Former AG Van Hollen, a conservative Republican, seconded that emotion. “I’m here to tell you as the former chief law enforcement officer for the state of Wisconsin that our system does work,” he said.
Van Hollen reminded people that he pushed for Wisconsin’s strict voter I.D. law, which Democrats opposed as a voter-suppression measure. “Whether you were for it or against it, the bottom line is that it is in place right now. If people pretended to be somebody else when they came in and voted in the past, they cannot do that any longer,” Van Hollen said.
For voters of every stripe, he added, “Get out and vote. Your vote will count. Our system works and we have to trust in the result of that system.”
Former Republican Congressman Klug underscored that Trump lost Wisconsin in 2020 “and it had nothing to do with election fraud. It just had to do with folks who decided to vote in a different direction.”
He also praised local election workers and volunteers, like those who take his ballot at his Lutheran church, and “who make Wisconsin’s election system one of the best in the country.”
Tate, the former Democratic Party chair, warned that the unusually high volume of early voting and a state law that forbids clerks from counting ballots until polls close on election night will likely mean delays in results coming in. “There are good reasons for that,” he said, “because our good election workers are exercising extreme due diligence.”

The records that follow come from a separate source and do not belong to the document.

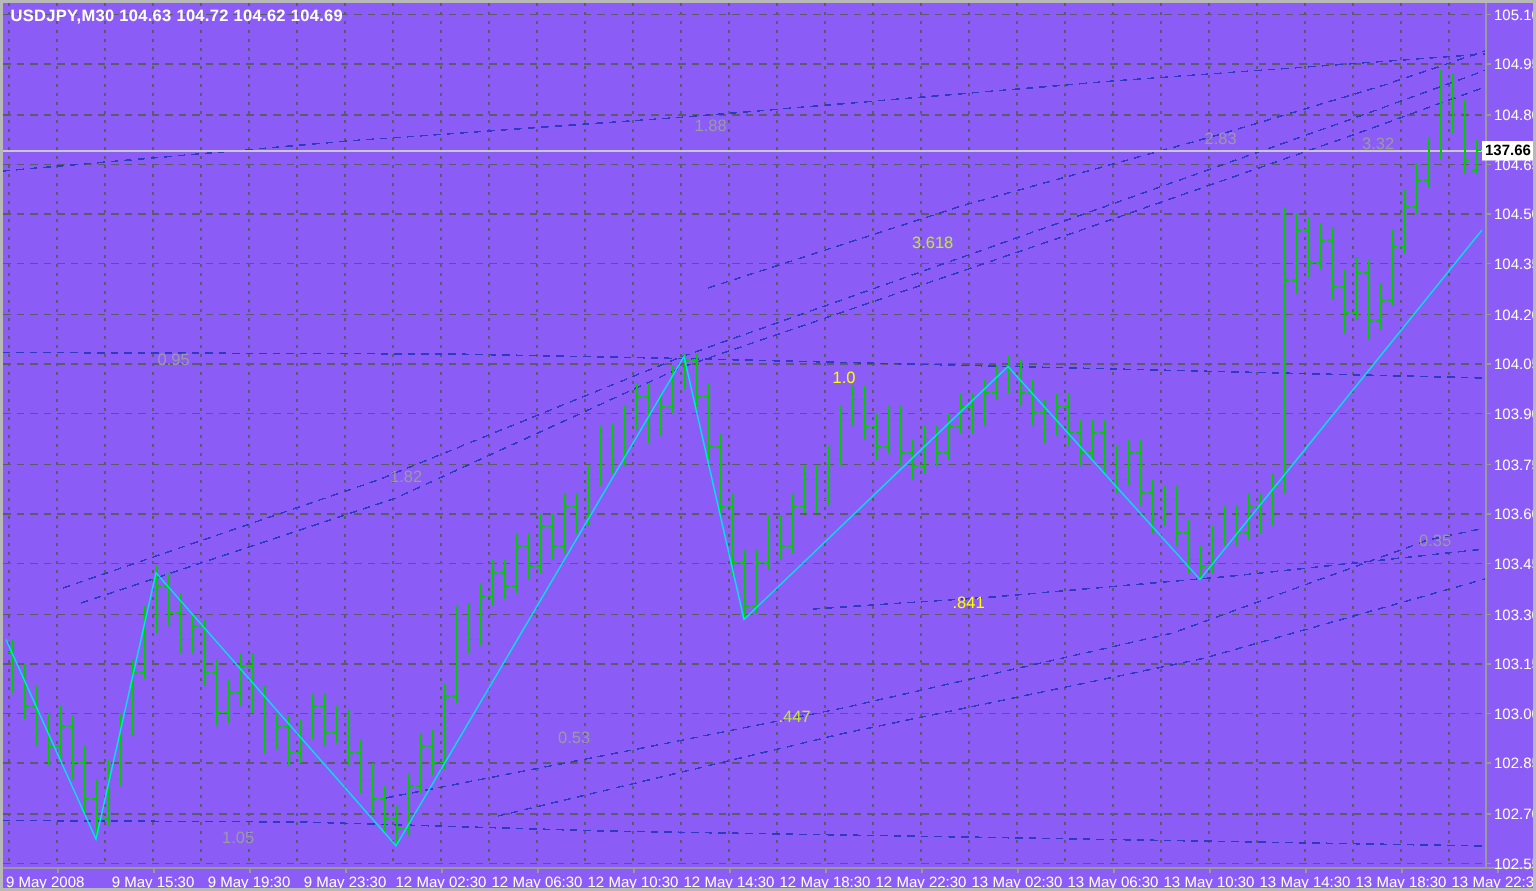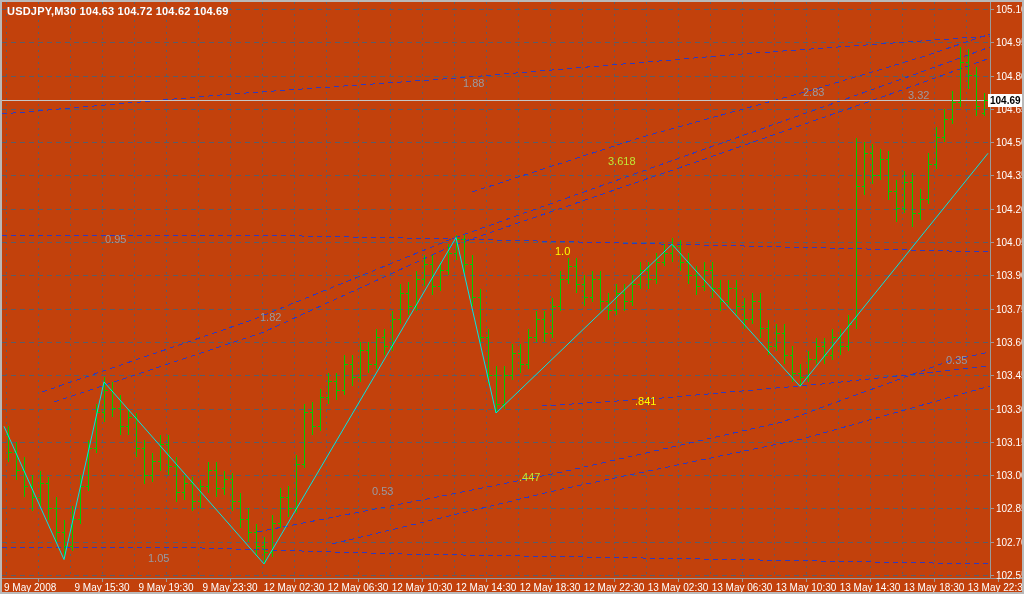--- a/index.html
+++ b/index.html
@@ -1,18 +1,18 @@
 <!DOCTYPE html>
 <html><head>
 <meta charset="utf-8">
 <style>
   html,body{margin:0;padding:0;background:#000;}
   .window{
     position:relative;width:1024px;height:594px;box-sizing:border-box;
-    background:#c2410c;border:2px solid #b9b9b9;overflow:hidden;
+    background:#8b5cf6;border:2px solid #b9b9b9;overflow:hidden;
     font-family:"Liberation Sans",sans-serif;
   }
   .chart-svg{position:absolute;left:0;top:0;shape-rendering:crispEdges;}
   .chart-title{
     position:absolute;left:5px;top:3px;color:#ffffff;
     font-size:11px;font-weight:bold;letter-spacing:0.2px;white-space:pre;
     z-index:5;
   }
   .price-tag{
     position:absolute;left:986px;top:89px;width:33px;height:13px;
@@ -548,14 +548,14 @@
         <line x1="804.5" y1="577" x2="804.5" y2="580" stroke="#9a9a9a" stroke-width="1"></line>
         <text y="589" fill="#ffffff" font-family="&quot;Liberation Sans&quot;,sans-serif" font-size="10px" x="804" text-anchor="middle">13 May 10:30</text>
         <line x1="868.5" y1="577" x2="868.5" y2="580" stroke="#9a9a9a" stroke-width="1"></line>
         <text y="589" fill="#ffffff" font-family="&quot;Liberation Sans&quot;,sans-serif" font-size="10px" x="868" text-anchor="middle">13 May 14:30</text>
         <line x1="932.5" y1="577" x2="932.5" y2="580" stroke="#9a9a9a" stroke-width="1"></line>
         <text y="589" fill="#ffffff" font-family="&quot;Liberation Sans&quot;,sans-serif" font-size="10px" x="932" text-anchor="middle">13 May 18:30</text>
         <line x1="996.5" y1="577" x2="996.5" y2="580" stroke="#9a9a9a" stroke-width="1"></line>
         <text y="589" fill="#ffffff" font-family="&quot;Liberation Sans&quot;,sans-serif" font-size="10px" x="996" text-anchor="middle">13 May 22:30</text>
       </g>
     </svg>
-  <div class="price-tag" style="top: 92px;">104.69</div>
+  <div class="price-tag" style="top: 92px;">137.66</div>
 </div>
 
 </body></html>

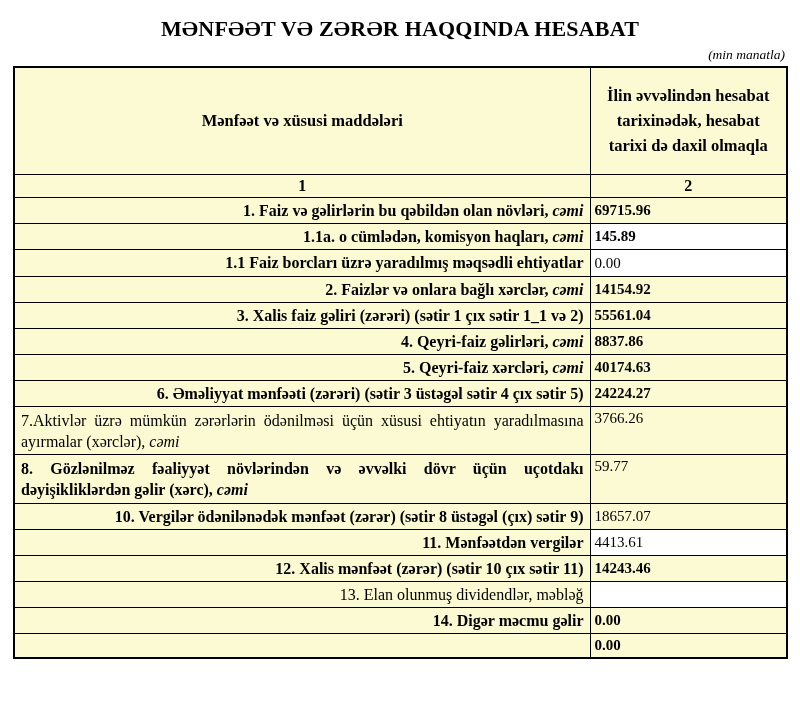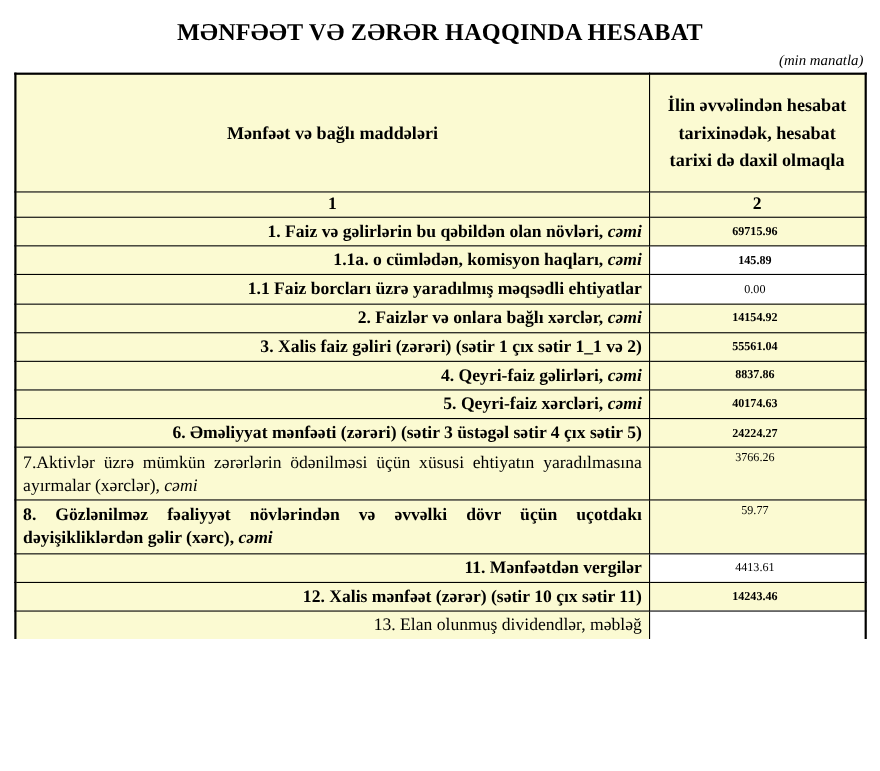--- a/index.html
+++ b/index.html
@@ -3,21 +3,21 @@
 <meta charset="utf-8">
 <style>
   * { box-sizing: border-box; }
   html, body {
     margin: 0; padding: 0;
     width: 800px; height: 701px;
     background: #ffffff;
     color: #000;
     font-family: "Liberation Serif", "DejaVu Serif", serif;
   }
-  .page { width: 800px; height: 581px; overflow: hidden; }
+  .page { width: 800px; height: 701px; overflow: hidden; }
 
   .title {
     margin: 16px 0 0 0;
     text-align: center;
     font-size: 22px;
     font-weight: bold;
     letter-spacing: 0.2px;
   }
   .unit-note {
     text-align: right;
@@ -62,22 +62,22 @@
     line-height: 1.32;
     vertical-align: middle;
     height: 24px;
     text-align: right;
   }
   td.lbl.b { font-weight: bold; }
   td.lbl.j { text-align: justify; text-align-last: left; margin-top: 38px; }
   td.lbl.tall { height: 46px; vertical-align: top; padding-top: 3px; }
 
   td.val {
-    font-size: 11px;
-    text-align: center;
+    font-size: 15px;
+    text-align: left;
     vertical-align: middle;
     padding: 2px 8px 2px 4px;
     height: 24px;
   }
   td.val.b { font-weight: bold; }
   td.val.w { background: #ffffff; }
   td.val.top { vertical-align: top; padding-top: 3px; }
 </style>
 </head>
 <body>
@@ -88,21 +88,21 @@
 
   <div class="unit-note">(min manatla)</div>
 
   <table class="pl">
     <colgroup>
       <col style="width:576px">
       <col style="width:197px">
     </colgroup>
     <thead>
       <tr>
-        <th class="hdr-main">Mənfəət və bağlı maddələri</th>
+        <th class="hdr-main">Mənfəət və xüsusi maddələri</th>
         <th class="hdr-main">İlin əvvəlindən hesabat tarixinədək, hesabat tarixi də daxil olmaqla</th>
       </tr>
       <tr class="idx-row">
         <th>1</th>
         <th>2</th>
       </tr>
     </thead>
     <tbody id="rows-body">
         <tr>
           <td class="lbl b"><span>1. Faiz və gəlirlərin bu qəbildən olan növləri, </span><i>cəmi</i></td>
@@ -138,20 +138,24 @@
         </tr>
         <tr>
           <td class="lbl j tall"><span>7.Aktivlər üzrə mümkün zərərlərin ödənilməsi üçün xüsusi ehtiyatın yaradılmasına ayırmalar (xərclər), </span><i>cəmi</i></td>
           <td class="val top">3766.26</td>
         </tr>
         <tr>
           <td class="lbl b j tall"><span>8. Gözlənilməz fəaliyyət növlərindən və əvvəlki dövr üçün uçotdakı dəyişikliklərdən gəlir (xərc), </span><i>cəmi</i></td>
           <td class="val top">59.77</td>
         </tr>
         <tr>
+          <td class="lbl b"><span>10. Vergilər ödənilənədək mənfəət (zərər) (sətir 8 üstəgəl (çıx) sətir 9)</span></td>
+          <td class="val">18657.07</td>
+        </tr>
+        <tr>
           <td class="lbl b"><span>11. Mənfəətdən vergilər</span></td>
           <td class="val w">4413.61</td>
         </tr>
         <tr>
           <td class="lbl b"><span>12. Xalis mənfəət (zərər) (sətir 10 çıx sətir 11)</span></td>
           <td class="val b">14243.46</td>
         </tr>
         <tr>
           <td class="lbl"><span>13. Elan olunmuş dividendlər, məbləğ</span></td>
           <td class="val w"></td>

In a separate press conference outside City Hall in Madison, members of the Wisconsin Democracy Campaign and Secretary of State Godlewski also chimed in to defend Wisconsin’s hard-working election clerks and combat conspiracy theories.
Nick Ramos, the Democracy Campaign’s executive director, connected recent news stories about drop-box arson in other states to the hijacking of a local dropbox by the mayor of Wausau, Wisconsin, who physically removed his town’s ballot drop box and locked it in his office. The mayor was forced to return the box and is now the subject of a criminal investigation. It’s important to hold people accountable who try to interfere with voting, Ramos said, because otherwise “people will try to imitate those types of bad behaviors.”
Besides sticking up for beleaguered election officials, the pro-drop-box press conference featured testimony from Martha Siravo, a founder of Madtown Mommas and Disability Advocates. Siravo, who uses a wheelchair, explained that having a drop box makes it much easier for her to vote.
Godlewski described conversations with other voters around the state — a busy working mom, an elderly woman who has to ask her kids for rides when she needs to go out, and a young man who works the night shift — all of whom were able to vote by dropping their absentee ballots in a secure drop box, but who might not have made it to the polls during regular voting hours. “These stories are real and that’s why drop boxes matter,” Godlewski said. Restoring drop boxes is part of “helping ensure Wisconsin remains a state where every vote matters.”
That’s the spirit we need going into this fraught election, and for whatever comes after.